▸ **TASK A**
Decide whether each statement below agrees with the RxJava garbage-collection post, answering yes or no and quoting the exact words of the post that settle it. (i) The observable in the post emits a response from a remote server. (ii) Running the experiment with subscribing turned off printed a non-nil reference after garbage collection. (iii) The reply says a Scheduler may hold implicit references to the Observable.
▸ **TASK B**
Reproduce word for word the stretch of the RxJava garbage-collection post from "(ns adhoc.rx-gc" through "(:import (java.lang.ref WeakReference)".

If I drop all explicit references to an observable I've subscribed to, will it be garbage collected?

I have an observable that emits a response from a remote server. I subscribe to it with an action that will stuff the result in a cache.

Bonus: Here's a clojure experiment demonstrating an observable being held onto while there's a subscriber, or maybe it's just showing a side-effect of ever subscribing to an observable.

(ns adhoc.rx-gc
  "Testing behavior of RxJava and garbage collection."
  (:require [rx.lang.clojure.core :as rx])
  (:import (java.lang.ref WeakReference)
           (java.util.concurrent TimeUnit)
           (rx Observable)))

(defn test-gc
  [sub?]
  ;; Hold source in an atom to be sure we can wipe references to it
  ;; and not worry about lexical scope.
  (let [a-src (atom (.delay (rx/return "hello") 5 TimeUnit/SECONDS))
        w-src (WeakReference. @a-src)]
    (when sub?
      (rx/subscribe @a-src
                    #(do (println "Value:" %)
                         (println "On-update ref:" (.get w-src)))))
    (reset! a-src nil)
    (System/gc)
    (println "After-gc ref:" (.get w-src))))

(comment
  (test-gc false)
  ;; After-gc ref: nil

  (test-gc true)
  ;; After-gc ref: #<Observable rx.Observable@21863f3b>
  ;; Value: hello
  ;; On-update ref: #<Observable rx.Observable@21863f3b>
)

Upvotes: 5

Views: 578

Answers (1)

zsxwing
zsxwing

Reputation: 20826

Once all of my own explicit references to the original observable are gone, is there danger that the side-effecting action mentioned above will fail to act?

It depends. If you use Scheduler, there may be some implicit references to your Observable in some thread of Scheduler.

More generally, what do I need to know as an rxjava user about garbage collection and rxjava?

▸ **PROVIDED RECORDS**
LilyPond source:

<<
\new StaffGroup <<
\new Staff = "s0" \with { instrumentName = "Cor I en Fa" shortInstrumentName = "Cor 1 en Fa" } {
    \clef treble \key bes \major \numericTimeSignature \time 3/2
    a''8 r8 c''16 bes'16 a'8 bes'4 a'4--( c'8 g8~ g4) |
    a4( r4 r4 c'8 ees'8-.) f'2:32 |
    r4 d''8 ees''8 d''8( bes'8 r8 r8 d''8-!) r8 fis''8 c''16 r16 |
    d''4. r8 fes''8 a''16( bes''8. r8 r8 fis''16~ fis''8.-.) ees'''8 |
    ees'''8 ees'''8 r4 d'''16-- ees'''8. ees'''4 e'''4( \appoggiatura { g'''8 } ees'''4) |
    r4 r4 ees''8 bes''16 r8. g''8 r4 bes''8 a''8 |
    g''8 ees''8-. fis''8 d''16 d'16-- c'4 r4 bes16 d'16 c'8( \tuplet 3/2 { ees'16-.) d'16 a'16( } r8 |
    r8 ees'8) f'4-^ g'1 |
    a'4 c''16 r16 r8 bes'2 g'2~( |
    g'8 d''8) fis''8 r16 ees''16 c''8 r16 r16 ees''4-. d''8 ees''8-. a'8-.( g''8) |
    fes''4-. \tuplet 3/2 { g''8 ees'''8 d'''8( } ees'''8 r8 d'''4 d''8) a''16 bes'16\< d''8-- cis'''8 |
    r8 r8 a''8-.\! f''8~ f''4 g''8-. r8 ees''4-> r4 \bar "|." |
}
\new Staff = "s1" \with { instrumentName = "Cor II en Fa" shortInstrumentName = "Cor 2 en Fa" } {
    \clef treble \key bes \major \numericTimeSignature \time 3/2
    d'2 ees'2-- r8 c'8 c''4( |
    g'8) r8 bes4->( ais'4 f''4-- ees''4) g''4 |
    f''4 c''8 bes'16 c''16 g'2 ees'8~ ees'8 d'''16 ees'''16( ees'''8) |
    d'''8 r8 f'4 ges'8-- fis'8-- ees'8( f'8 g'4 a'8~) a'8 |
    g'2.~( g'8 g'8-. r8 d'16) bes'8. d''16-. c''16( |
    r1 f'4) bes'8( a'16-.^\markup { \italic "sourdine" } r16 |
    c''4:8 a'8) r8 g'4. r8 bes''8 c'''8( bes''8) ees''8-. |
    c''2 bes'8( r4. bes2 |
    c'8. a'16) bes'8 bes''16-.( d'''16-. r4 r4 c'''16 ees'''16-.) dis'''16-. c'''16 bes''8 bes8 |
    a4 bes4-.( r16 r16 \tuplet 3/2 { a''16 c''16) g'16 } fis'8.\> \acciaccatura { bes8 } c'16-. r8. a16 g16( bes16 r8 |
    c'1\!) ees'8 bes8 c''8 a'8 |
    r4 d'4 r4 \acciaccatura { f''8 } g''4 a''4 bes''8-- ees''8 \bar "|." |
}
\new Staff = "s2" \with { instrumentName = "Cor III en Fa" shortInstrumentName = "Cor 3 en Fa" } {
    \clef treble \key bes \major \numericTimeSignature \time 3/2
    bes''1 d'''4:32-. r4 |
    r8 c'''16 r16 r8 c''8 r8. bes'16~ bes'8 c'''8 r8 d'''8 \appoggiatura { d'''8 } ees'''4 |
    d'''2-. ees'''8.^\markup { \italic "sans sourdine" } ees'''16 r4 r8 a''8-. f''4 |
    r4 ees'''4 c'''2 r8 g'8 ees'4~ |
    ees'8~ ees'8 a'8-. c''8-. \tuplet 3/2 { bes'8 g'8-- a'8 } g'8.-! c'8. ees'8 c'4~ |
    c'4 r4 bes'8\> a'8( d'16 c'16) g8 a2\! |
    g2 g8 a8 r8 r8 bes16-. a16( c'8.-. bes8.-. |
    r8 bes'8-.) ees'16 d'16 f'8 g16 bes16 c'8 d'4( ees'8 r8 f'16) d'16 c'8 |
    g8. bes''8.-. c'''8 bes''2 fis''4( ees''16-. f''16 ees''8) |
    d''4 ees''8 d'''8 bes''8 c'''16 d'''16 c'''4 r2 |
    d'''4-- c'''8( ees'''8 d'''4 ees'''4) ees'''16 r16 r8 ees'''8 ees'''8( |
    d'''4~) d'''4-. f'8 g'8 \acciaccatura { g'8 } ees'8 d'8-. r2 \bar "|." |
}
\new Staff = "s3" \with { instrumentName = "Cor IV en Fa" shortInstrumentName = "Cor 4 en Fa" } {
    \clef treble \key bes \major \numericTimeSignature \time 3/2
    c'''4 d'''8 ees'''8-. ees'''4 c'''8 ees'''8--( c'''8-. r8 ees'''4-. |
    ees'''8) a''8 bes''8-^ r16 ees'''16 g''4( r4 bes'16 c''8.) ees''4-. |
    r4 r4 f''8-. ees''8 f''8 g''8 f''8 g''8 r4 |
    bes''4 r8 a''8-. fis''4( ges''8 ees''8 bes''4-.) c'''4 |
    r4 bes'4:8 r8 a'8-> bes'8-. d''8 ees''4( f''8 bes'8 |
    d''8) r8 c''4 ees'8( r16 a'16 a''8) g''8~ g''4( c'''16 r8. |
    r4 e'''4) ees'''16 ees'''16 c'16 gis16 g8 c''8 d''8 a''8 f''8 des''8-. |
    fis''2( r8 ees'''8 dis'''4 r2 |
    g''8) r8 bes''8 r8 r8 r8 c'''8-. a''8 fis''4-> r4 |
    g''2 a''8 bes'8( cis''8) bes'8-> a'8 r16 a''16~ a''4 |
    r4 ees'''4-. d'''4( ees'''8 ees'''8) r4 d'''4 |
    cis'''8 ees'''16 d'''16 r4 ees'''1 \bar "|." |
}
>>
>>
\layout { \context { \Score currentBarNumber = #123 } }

▸ **TASK RESULT A**
(i) Yes: "I have an observable that emits a response from a remote server."
(ii) No: "After-gc ref: nil"
(iii) Yes: "If you use Scheduler, there may be some implicit references to your Observable in some thread of Scheduler."

▸ **TASK RESULT B**
(ns adhoc.rx-gc
  "Testing behavior of RxJava and garbage collection."
  (:require [rx.lang.clojure.core :as rx])
  (:import (java.lang.ref WeakReference)